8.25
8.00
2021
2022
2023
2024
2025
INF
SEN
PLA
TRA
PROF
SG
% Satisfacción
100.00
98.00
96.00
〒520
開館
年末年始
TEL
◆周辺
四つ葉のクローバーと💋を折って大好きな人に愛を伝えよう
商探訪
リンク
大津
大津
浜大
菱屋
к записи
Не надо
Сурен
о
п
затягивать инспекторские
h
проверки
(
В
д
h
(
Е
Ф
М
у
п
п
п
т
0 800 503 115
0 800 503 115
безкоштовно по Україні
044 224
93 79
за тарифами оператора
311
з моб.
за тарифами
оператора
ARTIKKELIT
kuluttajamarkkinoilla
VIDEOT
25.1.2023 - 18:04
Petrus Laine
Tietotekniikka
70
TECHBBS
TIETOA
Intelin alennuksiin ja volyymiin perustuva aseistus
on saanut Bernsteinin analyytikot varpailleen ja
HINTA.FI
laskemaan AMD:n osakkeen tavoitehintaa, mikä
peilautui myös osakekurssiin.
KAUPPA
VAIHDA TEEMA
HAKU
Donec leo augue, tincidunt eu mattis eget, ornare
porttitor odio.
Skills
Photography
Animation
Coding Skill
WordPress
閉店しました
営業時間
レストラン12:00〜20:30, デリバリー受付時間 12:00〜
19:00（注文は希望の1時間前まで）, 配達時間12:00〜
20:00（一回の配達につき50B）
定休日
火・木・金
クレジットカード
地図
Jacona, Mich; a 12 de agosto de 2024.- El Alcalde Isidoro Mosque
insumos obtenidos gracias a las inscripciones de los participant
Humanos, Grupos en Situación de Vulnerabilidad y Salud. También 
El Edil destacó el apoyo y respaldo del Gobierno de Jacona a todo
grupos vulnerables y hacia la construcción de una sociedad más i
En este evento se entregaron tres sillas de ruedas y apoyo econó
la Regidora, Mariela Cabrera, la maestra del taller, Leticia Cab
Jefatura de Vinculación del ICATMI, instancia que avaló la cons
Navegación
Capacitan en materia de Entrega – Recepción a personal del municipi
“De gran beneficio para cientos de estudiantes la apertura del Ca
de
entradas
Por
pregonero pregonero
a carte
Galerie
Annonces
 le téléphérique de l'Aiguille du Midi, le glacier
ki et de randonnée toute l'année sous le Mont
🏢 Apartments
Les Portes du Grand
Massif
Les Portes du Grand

* Written task: Every line above is to be transcribed exactly.

* Expected answer:
8.25
8.00
2021
2022
2023
2024
2025
INF
SEN
PLA
TRA
PROF
SG
% Satisfacción
100.00
98.00
96.00
〒520
開館
年末年始
TEL
◆周辺
四つ葉のクローバーと💋を折って大好きな人に愛を伝えよう
商探訪
リンク
大津
大津
浜大
菱屋
к записи
Не надо
Сурен
о
п
затягивать инспекторские
h
проверки
(
В
д
h
(
Е
Ф
М
у
п
п
п
т
0 800 503 115
0 800 503 115
безкоштовно по Україні
044 224
93 79
за тарифами оператора
311
з моб.
за тарифами
оператора
ARTIKKELIT
kuluttajamarkkinoilla
VIDEOT
25.1.2023 - 18:04
Petrus Laine
Tietotekniikka
70
TECHBBS
TIETOA
Intelin alennuksiin ja volyymiin perustuva aseistus
on saanut Bernsteinin analyytikot varpailleen ja
HINTA.FI
laskemaan AMD:n osakkeen tavoitehintaa, mikä
peilautui myös osakekurssiin.
KAUPPA
VAIHDA TEEMA
HAKU
Donec leo augue, tincidunt eu mattis eget, ornare
porttitor odio.
Skills
Photography
Animation
Coding Skill
WordPress
閉店しました
営業時間
レストラン12:00〜20:30, デリバリー受付時間 12:00〜
19:00（注文は希望の1時間前まで）, 配達時間12:00〜
20:00（一回の配達につき50B）
定休日
火・木・金
クレジットカード
地図
Jacona, Mich; a 12 de agosto de 2024.- El Alcalde Isidoro Mosque
insumos obtenidos gracias a las inscripciones de los participant
Humanos, Grupos en Situación de Vulnerabilidad y Salud. También 
El Edil destacó el apoyo y respaldo del Gobierno de Jacona a todo
grupos vulnerables y hacia la construcción de una sociedad más i
En este evento se entregaron tres sillas de ruedas y apoyo econó
la Regidora, Mariela Cabrera, la maestra del taller, Leticia Cab
Jefatura de Vinculación del ICATMI, instancia que avaló la cons
Navegación
Capacitan en materia de Entrega – Recepción a personal del municipi
“De gran beneficio para cientos de estudiantes la apertura del Ca
de
entradas
Por
pregonero pregonero
a carte
Galerie
Annonces
 le téléphérique de l'Aiguille du Midi, le glacier
ki et de randonnée toute l'année sous le Mont
🏢 Apartments
Les Portes du Grand
Massif
Les Portes du Grand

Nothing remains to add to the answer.